In this way, the establishment of a Jewish farming colony led to a ratio of 10:1 between immigrants and internal Arab migrants, and Jews (p.246).

Another example: Between the years 1890-1893, as a result of an additional 900 Jews who lived in 15 colonies,
9,000 Arabs arrived who decided to move to Jewish areas.
In other words, the population of internal Arab migrants chased after Jewish settlement and progress in the western part of the Land of Israel,
both with the establishment of the farming colonies and after.
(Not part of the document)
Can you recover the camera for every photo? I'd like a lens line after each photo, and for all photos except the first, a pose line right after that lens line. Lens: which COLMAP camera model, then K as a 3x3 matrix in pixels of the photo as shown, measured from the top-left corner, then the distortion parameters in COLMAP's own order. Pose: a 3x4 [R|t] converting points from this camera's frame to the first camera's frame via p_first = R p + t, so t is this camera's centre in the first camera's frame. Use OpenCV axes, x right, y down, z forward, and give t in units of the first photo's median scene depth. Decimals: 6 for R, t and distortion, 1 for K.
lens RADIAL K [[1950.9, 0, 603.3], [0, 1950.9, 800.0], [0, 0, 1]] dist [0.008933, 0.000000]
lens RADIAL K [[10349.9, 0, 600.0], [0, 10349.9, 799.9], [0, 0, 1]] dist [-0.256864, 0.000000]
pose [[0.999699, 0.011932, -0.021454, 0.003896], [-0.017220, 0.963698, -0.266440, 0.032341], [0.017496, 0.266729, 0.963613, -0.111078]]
So the claim that the Arab population was expelled is simply not true (p.247).

The natural growth rate of the Arab population in areas of Jewish settlement was higher than in neighboring Arab countries.
This fact is suspicious, for even if we take into account the improved living conditions Arabs enjoyed thanks to Jewish efforts,
the required time to produce a change in way of life cannot result in such a rapid increase in natural growth as they claimed.
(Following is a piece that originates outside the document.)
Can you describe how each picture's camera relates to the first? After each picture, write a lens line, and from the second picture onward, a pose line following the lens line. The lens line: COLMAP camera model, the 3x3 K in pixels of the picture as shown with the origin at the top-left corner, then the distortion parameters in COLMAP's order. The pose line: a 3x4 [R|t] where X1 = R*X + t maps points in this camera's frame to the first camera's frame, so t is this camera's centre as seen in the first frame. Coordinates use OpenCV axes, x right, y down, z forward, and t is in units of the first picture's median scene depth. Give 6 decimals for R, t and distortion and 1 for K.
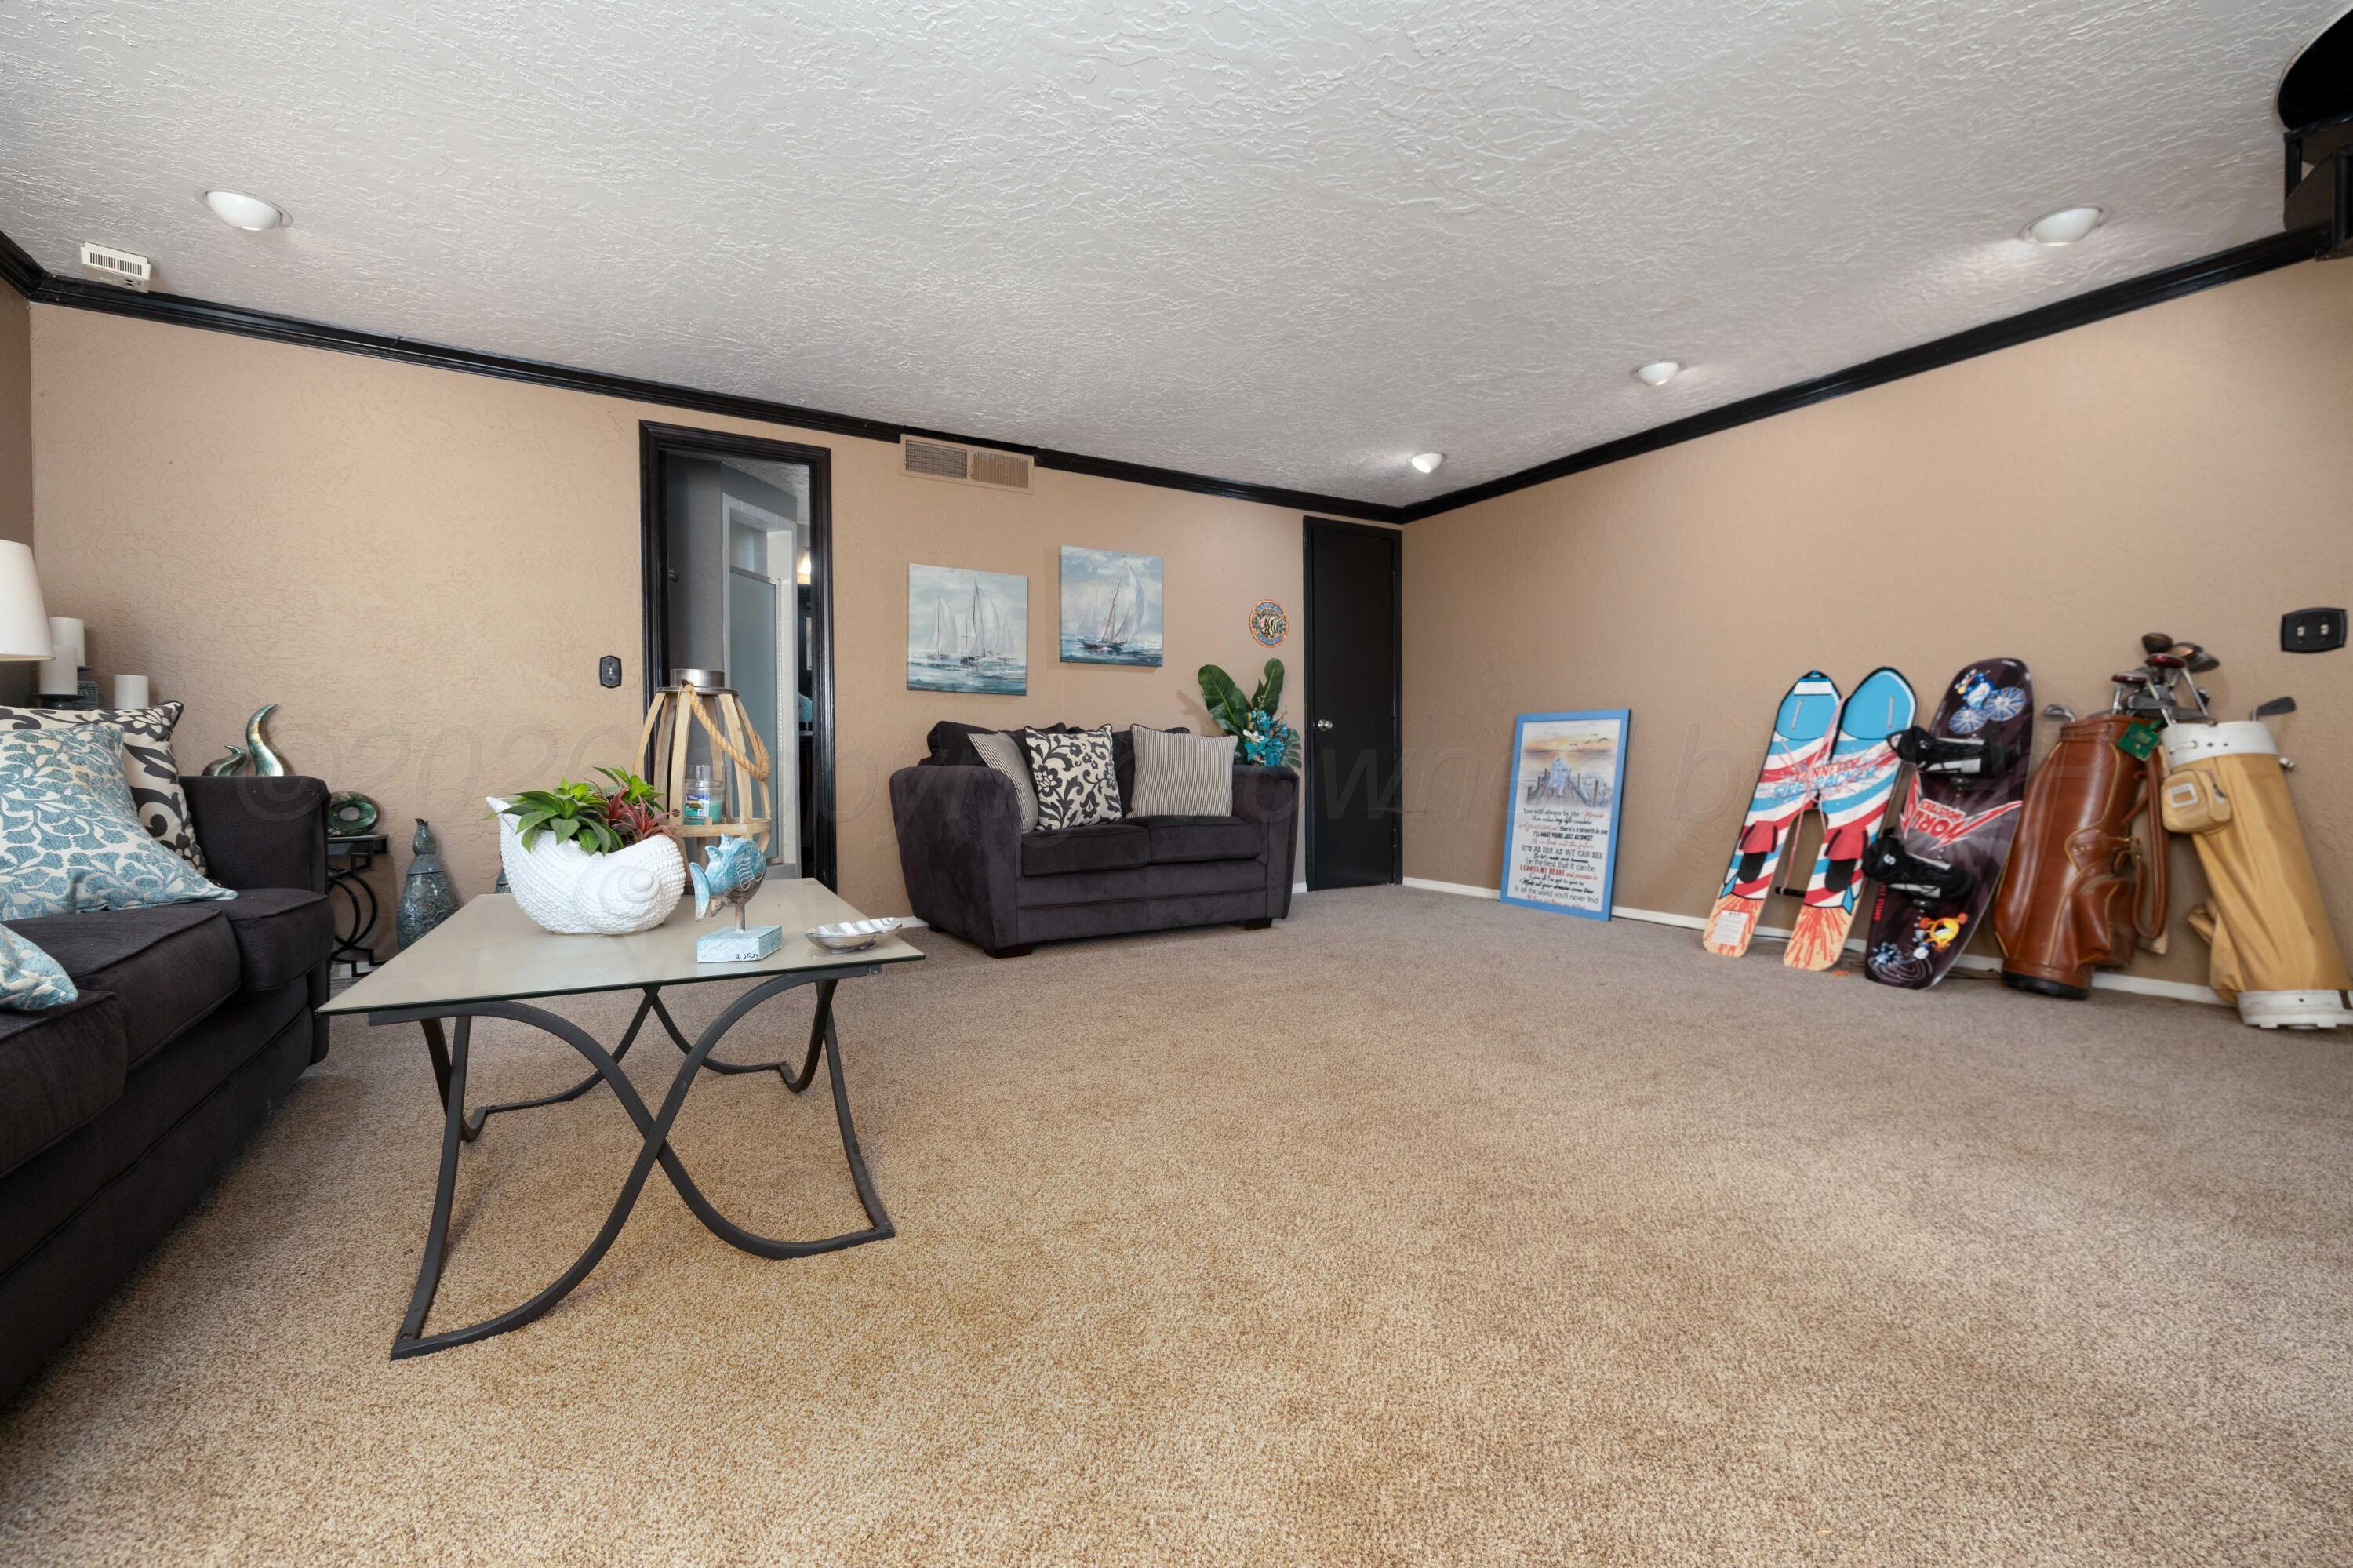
lens RADIAL K [[1030.9, 0, 1178.5], [0, 1030.9, 773.6], [0, 0, 1]] dist [0.003163, -0.000287]
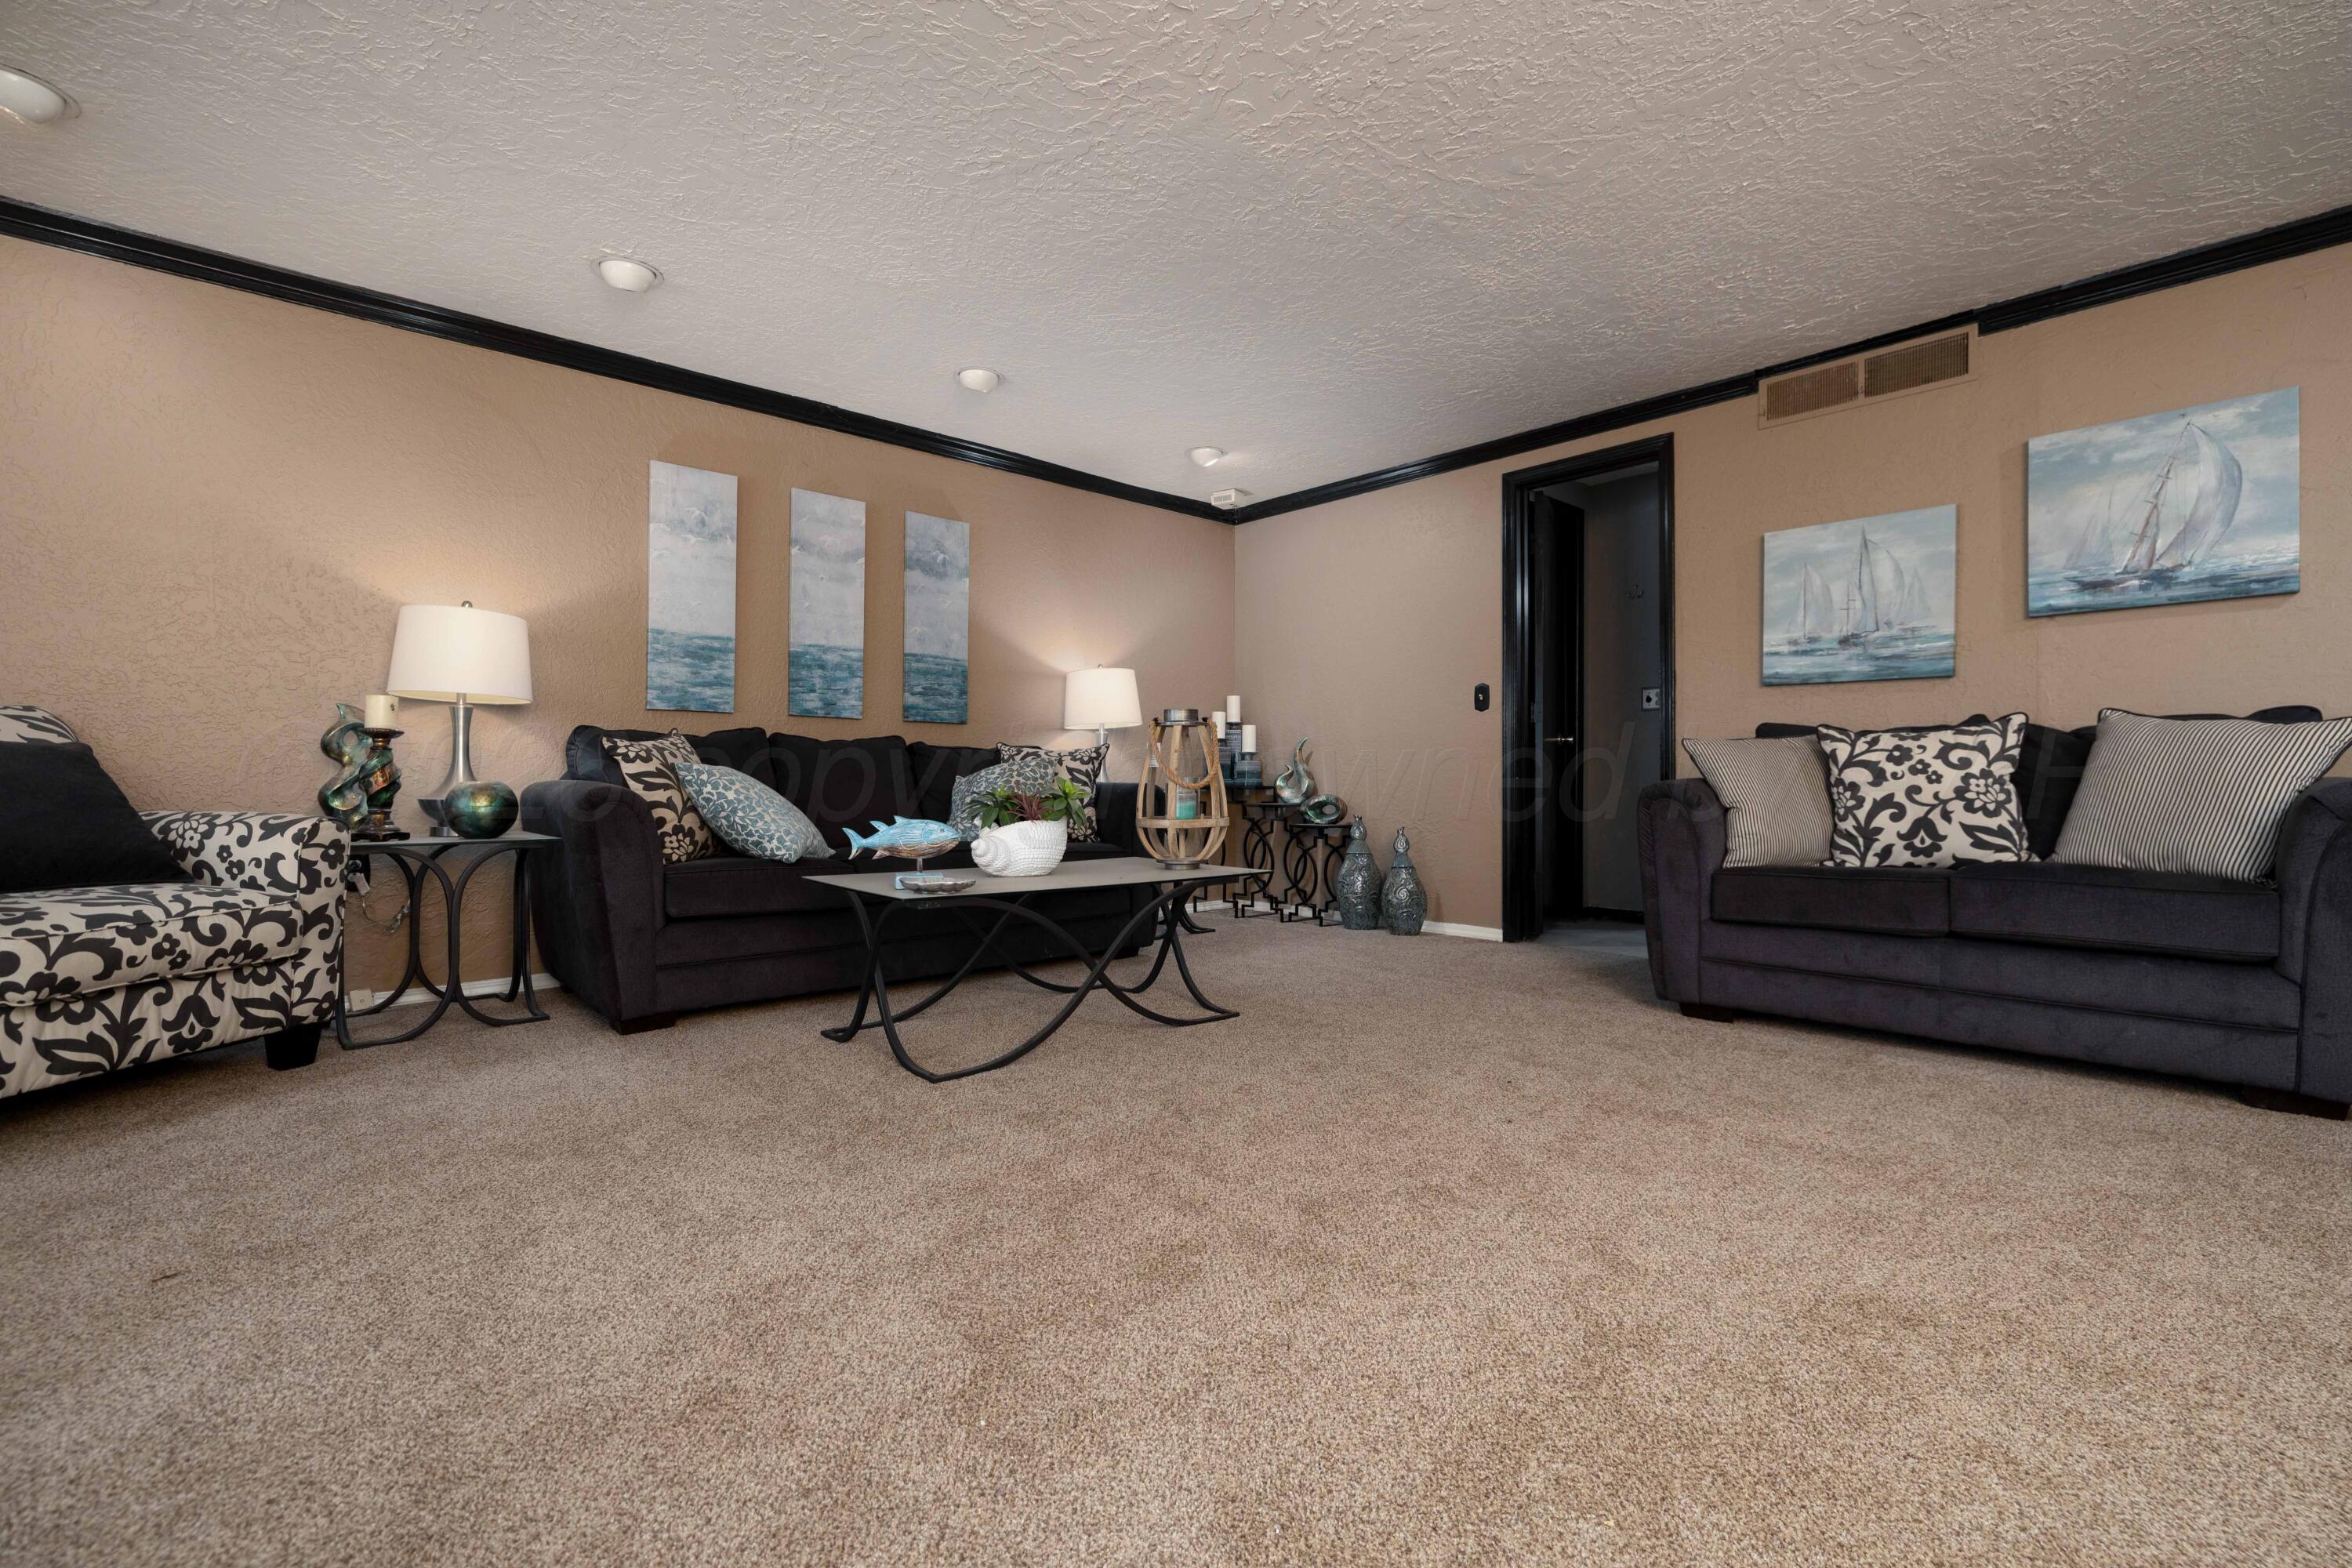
lens RADIAL K [[1030.5, 0, 1170.2], [0, 1030.5, 782.4], [0, 0, 1]] dist [0.003163, -0.000287]
pose [[0.178585, 0.004639, -0.983914, 0.497019], [-0.009441, 0.999951, 0.003001, -0.002615], [0.983879, 0.008753, 0.178620, 0.410786]]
In effect, In cities were the vast majority of residents were Arabs, the Arab population only grew slightly;
in Gaza, the population even decreased. On the other hand, in areas of Jewish settlement,
the Arab population grew at an unprecedented rate (p.253, 254).

In the Hope-Simpson report, there is acknowledgement that it was customary for British officials
to turn a blind eye to illegal Arab immigration, except for extravagant cases. It is also noted in the report,
that such an immigration harms Jews who seek to come to the Land of Israel:
“When the case is extravagant, certainly you must expel. In a case which is not especially extravagant,
and when there is no objection from anyone, it is enough to maintain the existing procedure—
to deduct the immigrant from the workers quota, even if this system is to some extent unjust to the Jewish immigrant outside the land,
since his place is taken by the tourist” (p.288).

Britain formed an Arab legion that controlled the border between Trans-Jordan and the Land of Israel.
Years before, in this same border, Colonel Mackereth struggled to establish a system of identification cards
with the objective of preventing illegal Arab immigration as well as the smuggling of weapons.
Even after the system was implemented, there was still wide-scale Arab immigration from Syria and Trans-Jordan into the Land of Israel (p.357).
As the American-British report determined after the war:
“It was implemented, time after time, not to implement a compelling system of identification” (p.358).
Only in one instance did the British actually expel Arabs: “if he drew the attention of the Police”.
In this case, the immigrant’s fate would be “to be deported”.
It can be understood from British memorandums that another 140 – 406 Arab immigrants were deported between January and March in 1942.
Its worth noting that the Arabs who were deported were taken to the border—
which was guarded by Arab Legion soldiers who ordered them to “go back home”, to their homelands (p.359).